• _ÜBUNGSTEXT_
Nouruz (persisch نو روز, andere Schreibweise: Nowruz, persische Aussprache: Nourus oder Naurus, Kurdisch: Newroz oder Nûroj, Paschtu: Nau -e- Kal نوى کال, Zazaisch: Newroc, Aserbaidschanisch: Novruz, Usbekisch: Navruz), ist der Name des altiranischen Neujahrs- und Frühlingsfests am 21. oder 20. März.

Etymologie

Wörtlich übersetzt heißt Nouruz „Neuer Tag“ (nou oder now: neu, Ruz: Tag). Die Wörter Ruz, Roç oder Roj in iranischen Sprachen, die für Tag stehen, gehen auf das ur-indoiranische Rauça (sprich: Rautscha) zurück, was wiederum vom ur-indoeuropäischen *Leuk- stammt, woraus auch das Luç in Russisch, Licht in Deutsch, Leukós in Griechisch, Lux in Latein und Luy in Armenisch entstanden sind. In iranischen Sprachen erfolgte eine Lautverschiebung von l -> r und wie in Russisch k -> ç.

• _ZU BEARBEITENDE AUFGABEN_
1) Schreiben Sie bitte aus dem Übungstext den Abschnitt ab, der mit den Worten „Wörtlich übersetzt heißt“ einsetzt und mit den Worten „Russisch k -> ç.“ schließt.
2) Was bedeutet Nouruz laut dem Übungstext wörtlich übersetzt?
3) Nennen Sie alle Sprachen, die der Übungstext außer den iranischen Sprachen mit einem aus dem ur-indoeuropäischen *Leuk- entstandenen Wort aufführt.

• _VORLIEGENDES MATERIAL_
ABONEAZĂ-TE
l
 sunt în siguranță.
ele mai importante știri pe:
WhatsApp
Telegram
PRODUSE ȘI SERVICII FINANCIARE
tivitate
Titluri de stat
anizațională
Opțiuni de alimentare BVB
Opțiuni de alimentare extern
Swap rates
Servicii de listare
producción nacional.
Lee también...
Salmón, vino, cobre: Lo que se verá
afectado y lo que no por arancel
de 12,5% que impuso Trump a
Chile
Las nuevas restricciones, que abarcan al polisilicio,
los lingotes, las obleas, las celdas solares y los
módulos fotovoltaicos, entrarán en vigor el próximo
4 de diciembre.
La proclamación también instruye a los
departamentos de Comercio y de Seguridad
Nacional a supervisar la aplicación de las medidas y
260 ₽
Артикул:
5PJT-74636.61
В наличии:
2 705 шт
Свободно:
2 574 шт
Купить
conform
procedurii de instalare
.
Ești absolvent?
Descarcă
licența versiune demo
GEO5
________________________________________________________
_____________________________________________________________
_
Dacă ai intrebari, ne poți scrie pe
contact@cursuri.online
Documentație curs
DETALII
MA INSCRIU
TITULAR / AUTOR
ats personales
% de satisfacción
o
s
==
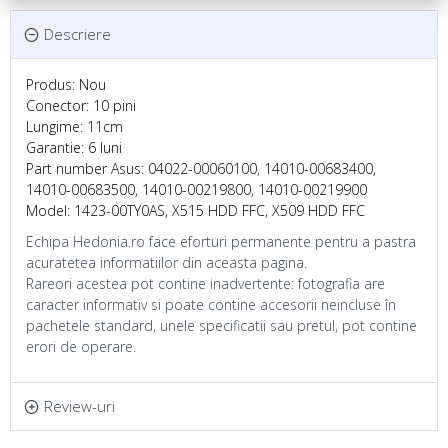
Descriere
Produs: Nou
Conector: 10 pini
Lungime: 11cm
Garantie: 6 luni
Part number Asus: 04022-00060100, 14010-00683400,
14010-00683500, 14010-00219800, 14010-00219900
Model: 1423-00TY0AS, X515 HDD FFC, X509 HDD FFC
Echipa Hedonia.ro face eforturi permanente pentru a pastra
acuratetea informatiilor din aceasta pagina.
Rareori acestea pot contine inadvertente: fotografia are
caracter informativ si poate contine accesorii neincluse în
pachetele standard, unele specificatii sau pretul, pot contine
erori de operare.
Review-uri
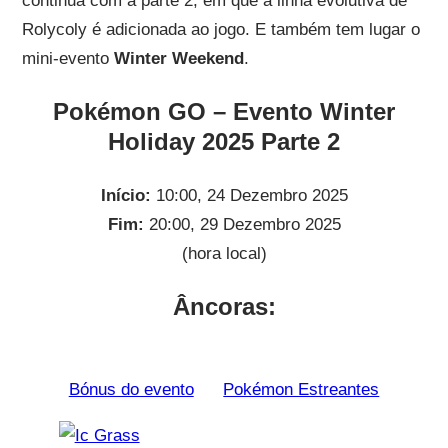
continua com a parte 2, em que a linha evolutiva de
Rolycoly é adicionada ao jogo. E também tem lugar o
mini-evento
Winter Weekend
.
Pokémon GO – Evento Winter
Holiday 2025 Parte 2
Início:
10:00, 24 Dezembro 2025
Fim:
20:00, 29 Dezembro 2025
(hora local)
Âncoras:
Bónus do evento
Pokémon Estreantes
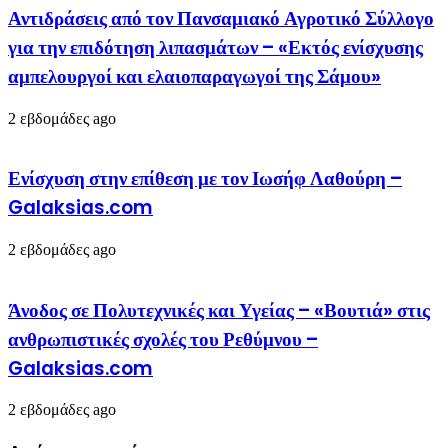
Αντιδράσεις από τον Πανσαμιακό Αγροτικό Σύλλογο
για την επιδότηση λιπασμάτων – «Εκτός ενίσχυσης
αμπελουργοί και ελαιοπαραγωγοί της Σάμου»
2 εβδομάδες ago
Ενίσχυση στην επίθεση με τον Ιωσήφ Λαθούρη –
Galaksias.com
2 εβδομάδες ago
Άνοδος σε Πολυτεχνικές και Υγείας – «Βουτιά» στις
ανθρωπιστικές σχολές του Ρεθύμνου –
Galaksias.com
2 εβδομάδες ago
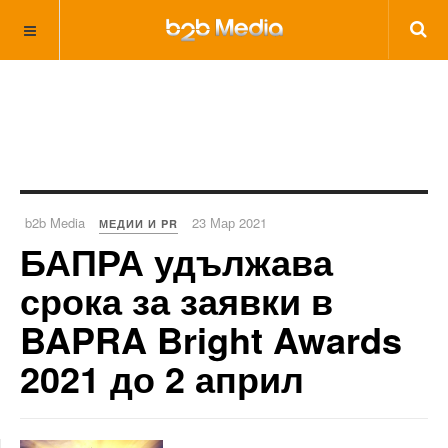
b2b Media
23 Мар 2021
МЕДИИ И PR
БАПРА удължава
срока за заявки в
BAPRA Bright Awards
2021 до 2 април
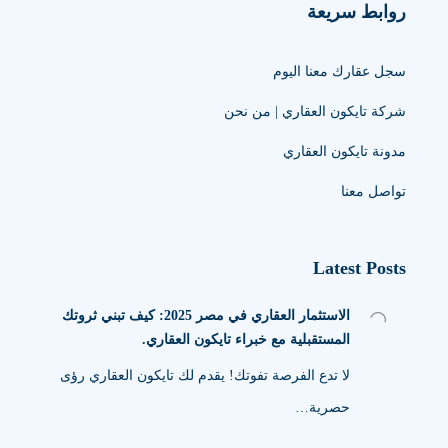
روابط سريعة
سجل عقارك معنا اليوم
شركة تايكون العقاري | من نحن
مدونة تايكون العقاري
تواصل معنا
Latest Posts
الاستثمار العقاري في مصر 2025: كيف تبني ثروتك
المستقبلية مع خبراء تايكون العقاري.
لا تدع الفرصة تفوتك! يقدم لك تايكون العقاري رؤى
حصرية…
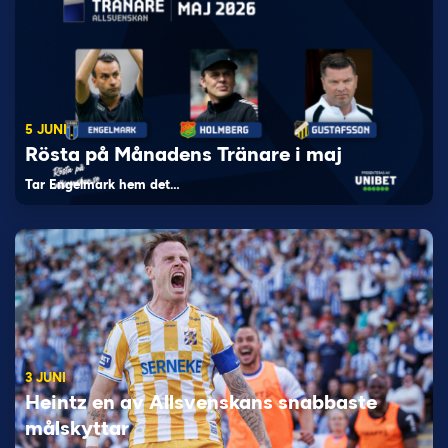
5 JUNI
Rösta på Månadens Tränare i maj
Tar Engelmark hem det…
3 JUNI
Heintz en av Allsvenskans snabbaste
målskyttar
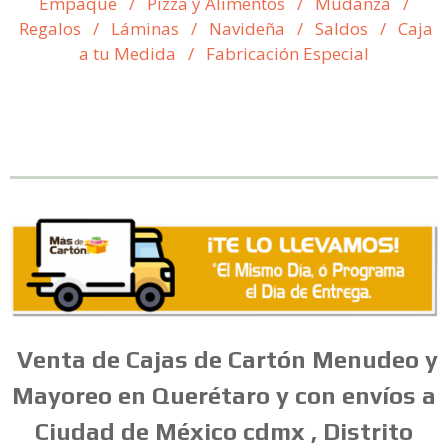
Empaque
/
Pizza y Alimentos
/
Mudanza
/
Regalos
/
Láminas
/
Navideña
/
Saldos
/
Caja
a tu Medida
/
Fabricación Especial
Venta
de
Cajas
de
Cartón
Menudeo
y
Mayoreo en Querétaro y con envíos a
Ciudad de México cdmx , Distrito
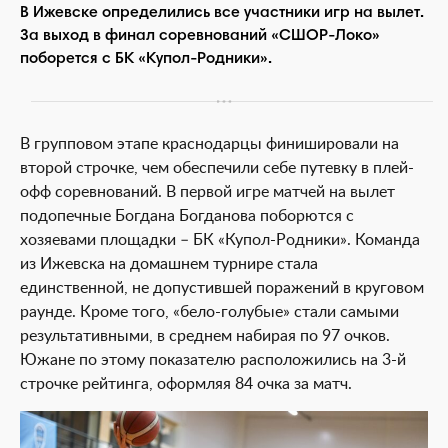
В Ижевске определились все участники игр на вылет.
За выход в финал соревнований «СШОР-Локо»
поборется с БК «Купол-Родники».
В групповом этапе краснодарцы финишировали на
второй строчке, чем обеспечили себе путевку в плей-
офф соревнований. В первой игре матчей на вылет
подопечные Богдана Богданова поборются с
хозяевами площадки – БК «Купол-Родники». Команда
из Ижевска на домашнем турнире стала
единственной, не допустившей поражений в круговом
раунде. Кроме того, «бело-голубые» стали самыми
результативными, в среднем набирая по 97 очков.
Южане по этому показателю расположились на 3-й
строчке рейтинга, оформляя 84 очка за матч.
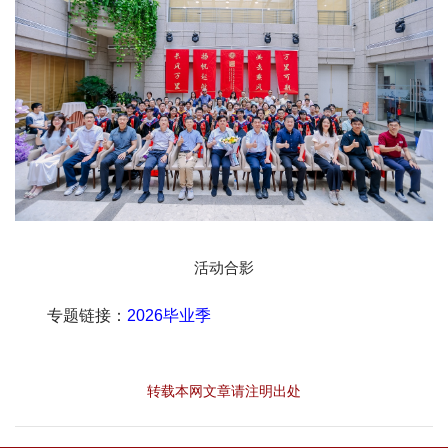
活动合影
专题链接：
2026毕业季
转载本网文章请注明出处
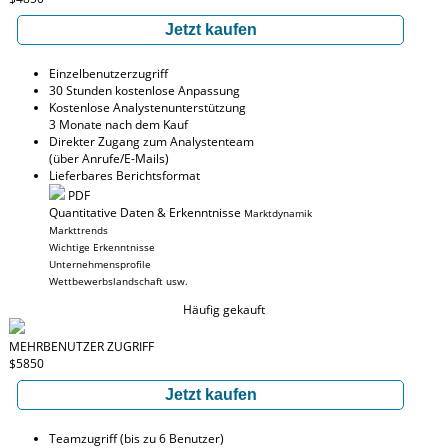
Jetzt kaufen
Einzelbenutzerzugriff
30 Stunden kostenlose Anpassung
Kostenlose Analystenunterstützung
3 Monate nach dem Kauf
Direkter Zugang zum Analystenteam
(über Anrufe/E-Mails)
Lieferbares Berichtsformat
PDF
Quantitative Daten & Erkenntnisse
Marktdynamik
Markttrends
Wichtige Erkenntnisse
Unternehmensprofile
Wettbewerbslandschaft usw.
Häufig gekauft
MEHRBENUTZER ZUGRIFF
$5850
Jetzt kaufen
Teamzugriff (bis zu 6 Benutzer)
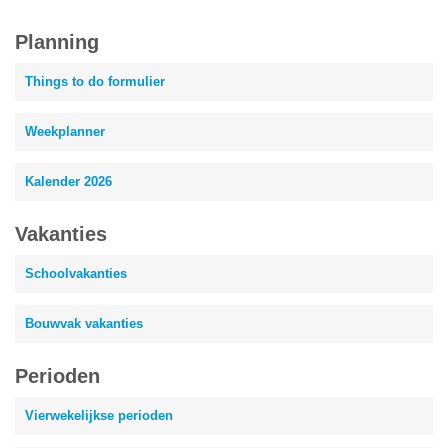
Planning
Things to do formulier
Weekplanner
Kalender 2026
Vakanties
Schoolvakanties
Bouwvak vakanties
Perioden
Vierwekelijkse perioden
--
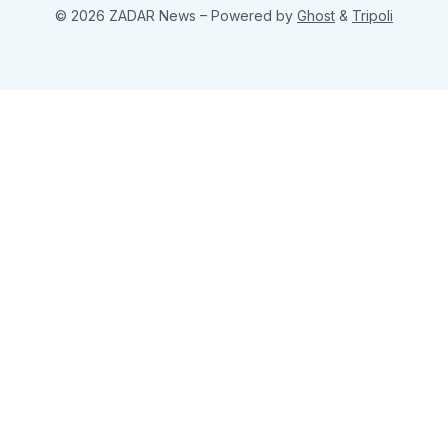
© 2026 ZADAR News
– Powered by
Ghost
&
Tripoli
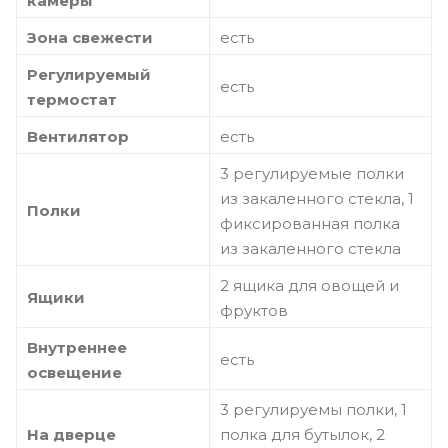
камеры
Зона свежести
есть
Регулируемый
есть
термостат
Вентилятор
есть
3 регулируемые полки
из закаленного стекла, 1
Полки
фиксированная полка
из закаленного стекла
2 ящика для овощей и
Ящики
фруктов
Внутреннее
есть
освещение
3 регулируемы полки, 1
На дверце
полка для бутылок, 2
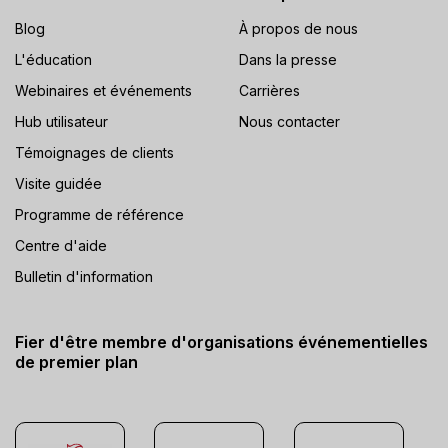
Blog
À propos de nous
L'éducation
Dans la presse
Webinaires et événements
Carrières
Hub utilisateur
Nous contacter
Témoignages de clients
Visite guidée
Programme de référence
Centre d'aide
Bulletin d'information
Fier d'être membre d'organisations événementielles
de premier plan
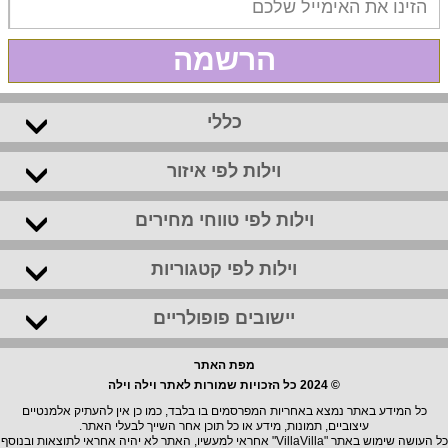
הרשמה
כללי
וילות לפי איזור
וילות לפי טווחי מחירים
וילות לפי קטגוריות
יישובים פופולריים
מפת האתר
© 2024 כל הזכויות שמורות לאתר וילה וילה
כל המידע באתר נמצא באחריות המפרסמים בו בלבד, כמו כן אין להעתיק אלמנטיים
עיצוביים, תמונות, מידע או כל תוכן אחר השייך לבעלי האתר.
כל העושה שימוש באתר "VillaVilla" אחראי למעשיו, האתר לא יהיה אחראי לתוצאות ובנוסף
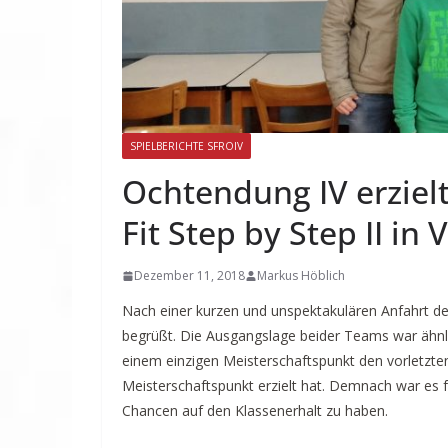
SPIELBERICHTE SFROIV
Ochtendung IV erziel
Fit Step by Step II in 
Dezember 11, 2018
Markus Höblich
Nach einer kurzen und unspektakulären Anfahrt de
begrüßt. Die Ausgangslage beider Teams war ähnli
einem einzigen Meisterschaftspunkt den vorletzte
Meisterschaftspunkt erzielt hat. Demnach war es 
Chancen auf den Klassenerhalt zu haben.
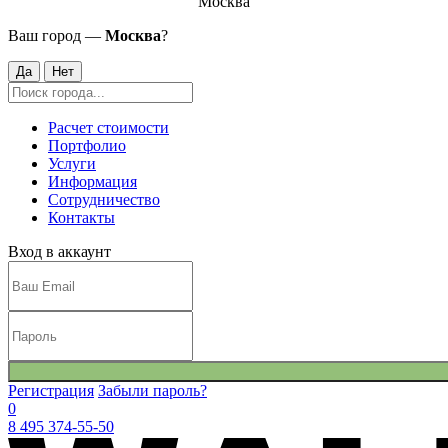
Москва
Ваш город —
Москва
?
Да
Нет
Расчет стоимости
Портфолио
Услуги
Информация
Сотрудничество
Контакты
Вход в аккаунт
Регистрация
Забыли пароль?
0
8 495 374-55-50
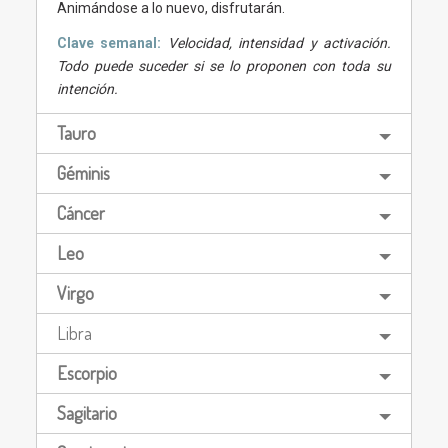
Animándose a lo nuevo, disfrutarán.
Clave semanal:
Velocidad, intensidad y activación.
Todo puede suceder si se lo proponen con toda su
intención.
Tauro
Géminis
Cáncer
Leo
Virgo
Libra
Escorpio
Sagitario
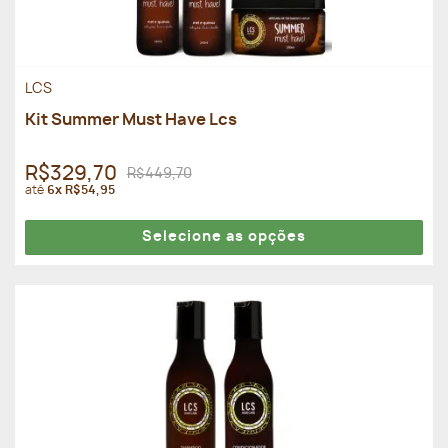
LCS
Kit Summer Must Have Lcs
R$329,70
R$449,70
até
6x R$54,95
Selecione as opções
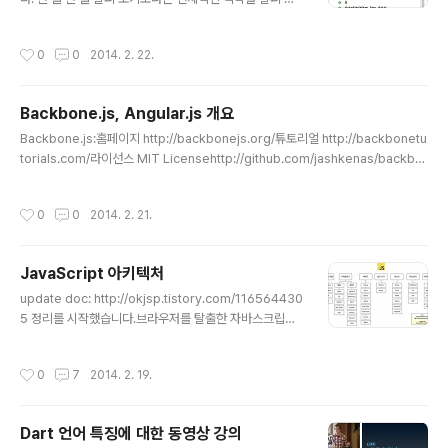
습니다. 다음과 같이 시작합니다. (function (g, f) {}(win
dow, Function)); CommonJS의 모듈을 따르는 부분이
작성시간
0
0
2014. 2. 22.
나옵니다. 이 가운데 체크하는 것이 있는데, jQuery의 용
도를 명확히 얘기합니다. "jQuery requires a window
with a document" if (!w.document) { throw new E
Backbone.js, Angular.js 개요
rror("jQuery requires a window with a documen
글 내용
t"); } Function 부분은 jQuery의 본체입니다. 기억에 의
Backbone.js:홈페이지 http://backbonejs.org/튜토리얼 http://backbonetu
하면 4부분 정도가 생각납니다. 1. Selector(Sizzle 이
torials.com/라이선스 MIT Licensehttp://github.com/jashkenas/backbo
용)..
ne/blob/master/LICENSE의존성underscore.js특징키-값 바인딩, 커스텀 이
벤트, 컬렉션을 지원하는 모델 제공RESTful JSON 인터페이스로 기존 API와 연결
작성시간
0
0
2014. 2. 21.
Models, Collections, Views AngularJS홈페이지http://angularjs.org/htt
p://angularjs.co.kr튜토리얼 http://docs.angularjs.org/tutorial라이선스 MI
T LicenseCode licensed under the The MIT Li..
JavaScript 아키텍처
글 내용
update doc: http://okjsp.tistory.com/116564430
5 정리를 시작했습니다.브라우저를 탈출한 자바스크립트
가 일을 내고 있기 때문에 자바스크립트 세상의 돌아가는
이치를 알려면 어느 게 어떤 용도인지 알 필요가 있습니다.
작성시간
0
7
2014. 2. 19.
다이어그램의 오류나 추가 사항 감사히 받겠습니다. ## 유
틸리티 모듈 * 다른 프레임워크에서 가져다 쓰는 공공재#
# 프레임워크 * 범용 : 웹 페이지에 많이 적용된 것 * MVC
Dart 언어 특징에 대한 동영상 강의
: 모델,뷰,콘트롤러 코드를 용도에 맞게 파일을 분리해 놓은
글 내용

• _LÖSUNGEN_
1)
Wörtlich übersetzt heißt Nouruz „Neuer Tag“ (nou oder now: neu, Ruz: Tag). Die Wörter Ruz, Roç oder Roj in iranischen Sprachen, die für Tag stehen, gehen auf das ur-indoiranische Rauça (sprich: Rautscha) zurück, was wiederum vom ur-indoeuropäischen *Leuk- stammt, woraus auch das Luç in Russisch, Licht in Deutsch, Leukós in Griechisch, Lux in Latein und Luy in Armenisch entstanden sind. In iranischen Sprachen erfolgte eine Lautverschiebung von l -> r und wie in Russisch k -> ç.

2) „Neuer Tag“

3) Russisch, Deutsch, Griechisch, Latein, Armenisch